** Opening Records provided block **

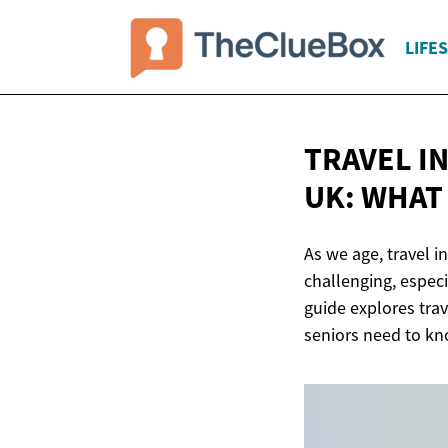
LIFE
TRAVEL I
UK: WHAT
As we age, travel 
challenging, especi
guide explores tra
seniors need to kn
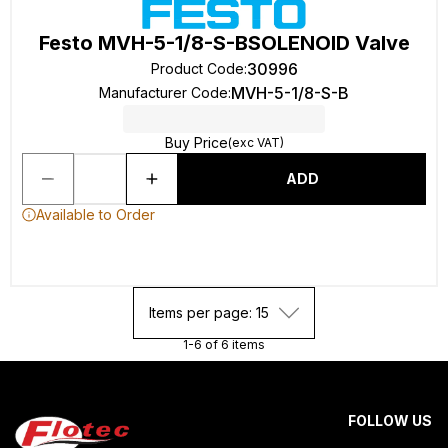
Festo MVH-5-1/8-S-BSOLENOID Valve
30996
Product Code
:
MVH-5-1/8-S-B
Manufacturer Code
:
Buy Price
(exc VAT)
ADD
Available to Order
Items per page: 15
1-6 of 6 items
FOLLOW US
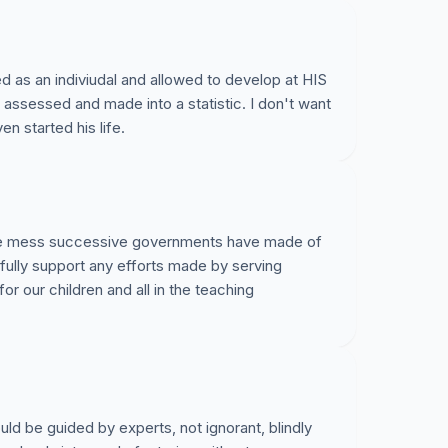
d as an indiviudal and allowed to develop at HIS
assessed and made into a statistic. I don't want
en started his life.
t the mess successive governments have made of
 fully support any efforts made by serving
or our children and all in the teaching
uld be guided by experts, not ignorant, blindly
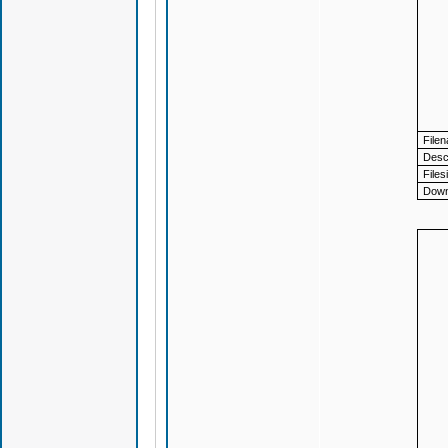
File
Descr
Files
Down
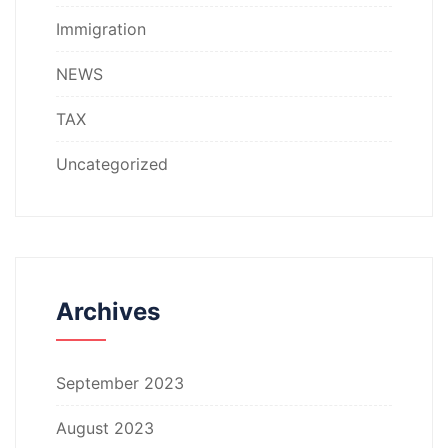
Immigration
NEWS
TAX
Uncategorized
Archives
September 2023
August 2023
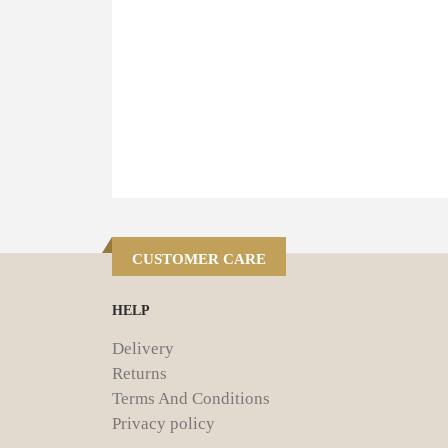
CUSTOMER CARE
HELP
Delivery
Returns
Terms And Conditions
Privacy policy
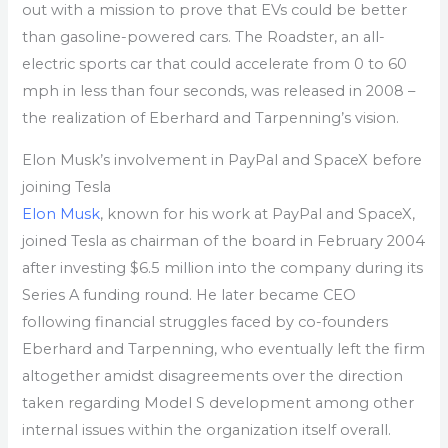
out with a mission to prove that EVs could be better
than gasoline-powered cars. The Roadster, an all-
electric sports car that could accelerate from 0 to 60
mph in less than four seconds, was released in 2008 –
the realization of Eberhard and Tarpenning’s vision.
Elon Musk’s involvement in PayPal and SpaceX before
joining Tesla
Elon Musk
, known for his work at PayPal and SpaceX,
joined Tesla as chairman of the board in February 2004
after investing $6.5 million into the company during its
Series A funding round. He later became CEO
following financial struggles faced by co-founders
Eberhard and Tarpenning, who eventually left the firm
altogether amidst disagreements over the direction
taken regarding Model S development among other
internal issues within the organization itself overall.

** Closing Records provided block **
** Opening Records provided block **

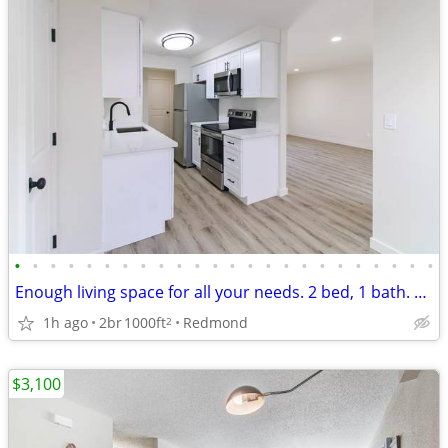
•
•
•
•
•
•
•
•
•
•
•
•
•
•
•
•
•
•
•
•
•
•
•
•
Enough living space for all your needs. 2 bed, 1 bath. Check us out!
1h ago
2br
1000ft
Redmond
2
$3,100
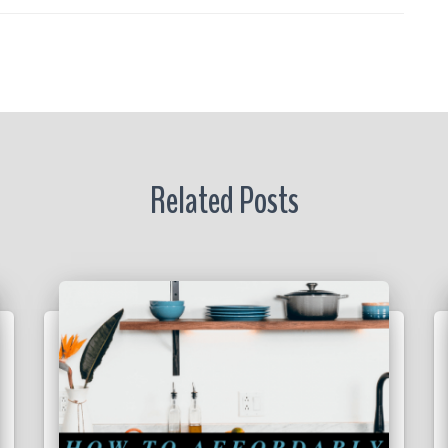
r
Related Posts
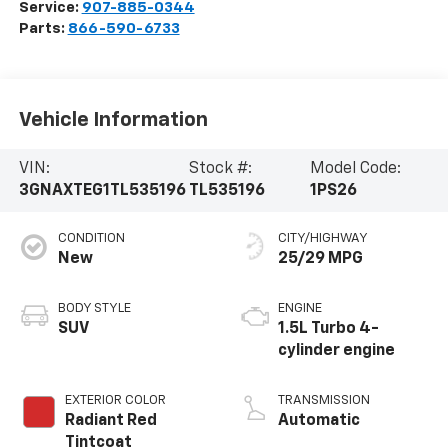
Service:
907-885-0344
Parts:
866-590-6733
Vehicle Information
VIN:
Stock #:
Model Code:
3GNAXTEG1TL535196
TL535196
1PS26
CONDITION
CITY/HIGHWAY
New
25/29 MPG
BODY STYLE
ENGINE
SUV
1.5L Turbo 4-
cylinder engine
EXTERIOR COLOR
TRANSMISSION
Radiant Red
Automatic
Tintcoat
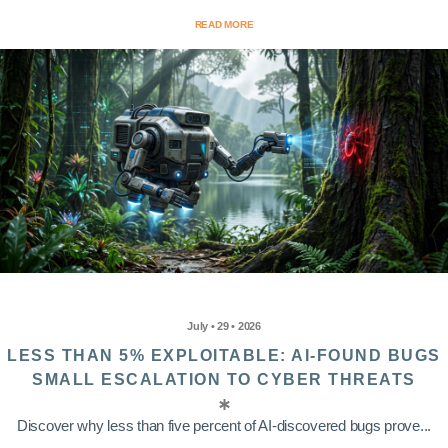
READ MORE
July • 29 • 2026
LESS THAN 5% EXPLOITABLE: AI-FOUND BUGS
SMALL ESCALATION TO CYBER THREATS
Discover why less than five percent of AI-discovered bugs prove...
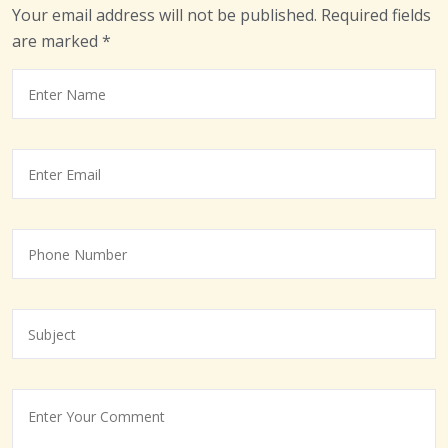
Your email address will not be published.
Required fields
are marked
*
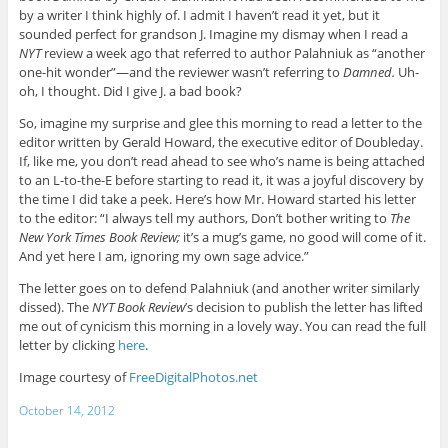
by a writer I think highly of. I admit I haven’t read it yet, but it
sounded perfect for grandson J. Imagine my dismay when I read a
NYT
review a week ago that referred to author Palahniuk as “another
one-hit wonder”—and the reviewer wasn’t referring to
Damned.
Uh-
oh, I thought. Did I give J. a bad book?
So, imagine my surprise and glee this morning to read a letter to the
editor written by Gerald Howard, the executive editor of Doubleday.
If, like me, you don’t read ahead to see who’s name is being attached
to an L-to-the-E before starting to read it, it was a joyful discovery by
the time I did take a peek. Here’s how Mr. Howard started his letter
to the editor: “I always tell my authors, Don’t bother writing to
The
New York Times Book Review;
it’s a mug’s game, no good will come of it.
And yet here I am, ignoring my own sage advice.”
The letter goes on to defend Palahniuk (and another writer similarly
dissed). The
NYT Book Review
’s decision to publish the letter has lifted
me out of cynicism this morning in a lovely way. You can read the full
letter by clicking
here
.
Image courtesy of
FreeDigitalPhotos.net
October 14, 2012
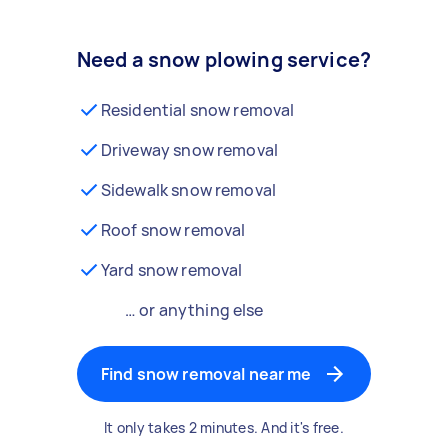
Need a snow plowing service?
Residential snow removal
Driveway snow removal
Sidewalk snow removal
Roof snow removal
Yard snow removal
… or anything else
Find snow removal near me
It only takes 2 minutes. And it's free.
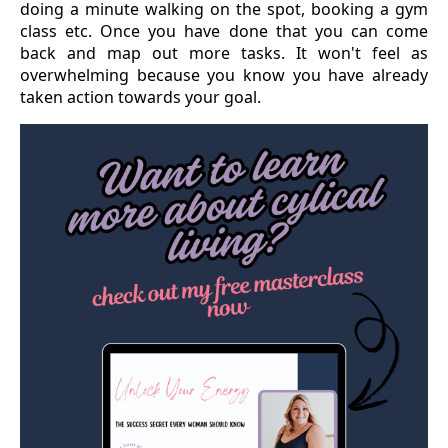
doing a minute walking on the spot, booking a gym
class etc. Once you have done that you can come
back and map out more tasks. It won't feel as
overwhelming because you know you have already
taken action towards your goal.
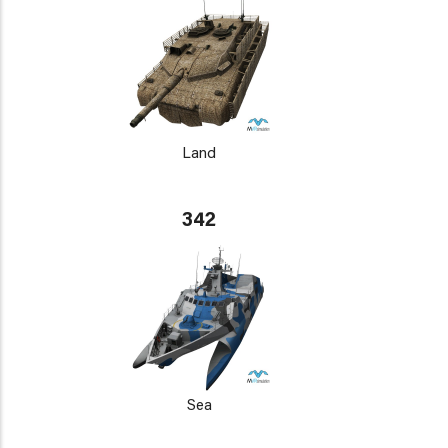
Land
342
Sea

** Closing Records provided block **
** Opening Records provided block **

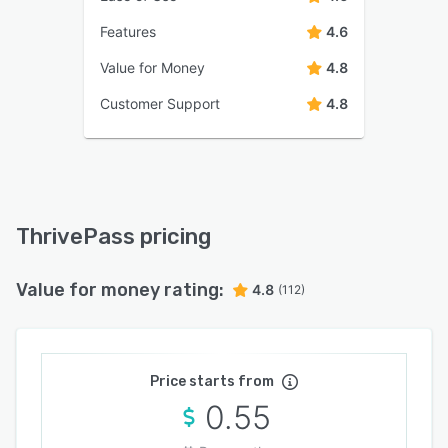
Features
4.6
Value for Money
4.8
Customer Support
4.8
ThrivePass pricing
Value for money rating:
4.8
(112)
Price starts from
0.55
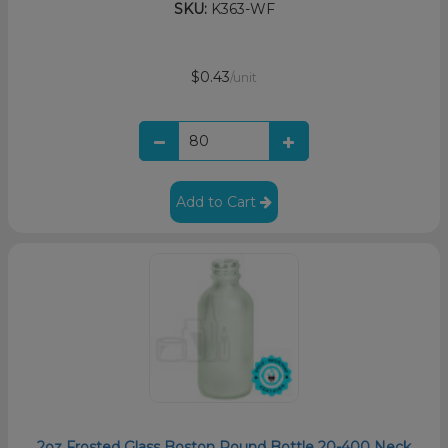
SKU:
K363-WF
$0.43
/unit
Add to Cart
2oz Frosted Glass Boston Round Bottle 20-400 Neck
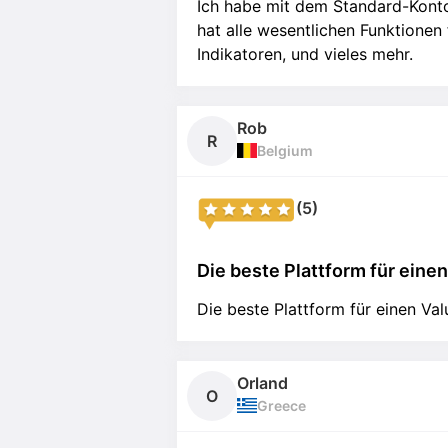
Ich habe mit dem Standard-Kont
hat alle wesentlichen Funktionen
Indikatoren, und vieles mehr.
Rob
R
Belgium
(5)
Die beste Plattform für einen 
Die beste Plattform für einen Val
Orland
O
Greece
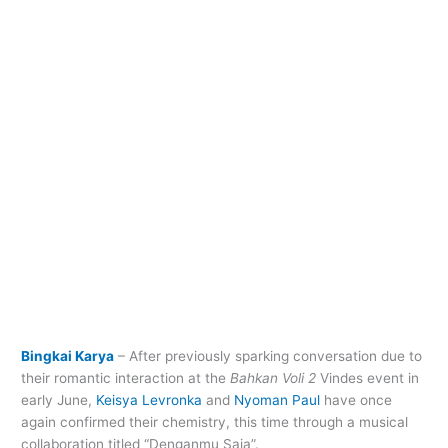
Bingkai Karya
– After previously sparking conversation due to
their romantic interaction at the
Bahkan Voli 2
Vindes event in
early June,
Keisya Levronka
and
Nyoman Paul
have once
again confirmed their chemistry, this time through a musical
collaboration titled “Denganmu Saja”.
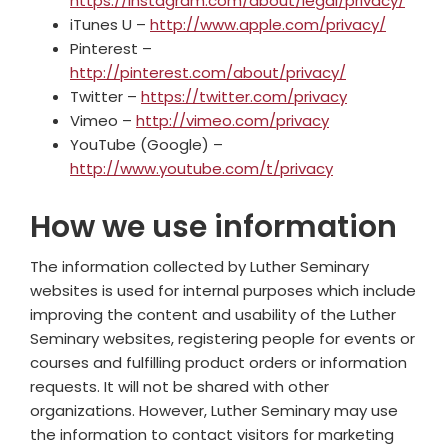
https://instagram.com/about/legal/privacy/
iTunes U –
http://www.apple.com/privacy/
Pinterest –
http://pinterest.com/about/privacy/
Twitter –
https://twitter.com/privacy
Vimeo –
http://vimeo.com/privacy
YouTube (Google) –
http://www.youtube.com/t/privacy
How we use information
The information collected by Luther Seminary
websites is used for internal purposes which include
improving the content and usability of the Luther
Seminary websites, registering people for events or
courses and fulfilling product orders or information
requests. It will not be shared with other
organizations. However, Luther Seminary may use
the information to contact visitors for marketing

** Closing Records provided block **

Write out the lines of the data above that run from the line containing "CUSTOMER CARE" through the line containing "Privacy policy", with both of those lines included.

CUSTOMER CARE
HELP
Delivery
Returns
Terms And Conditions
Privacy policy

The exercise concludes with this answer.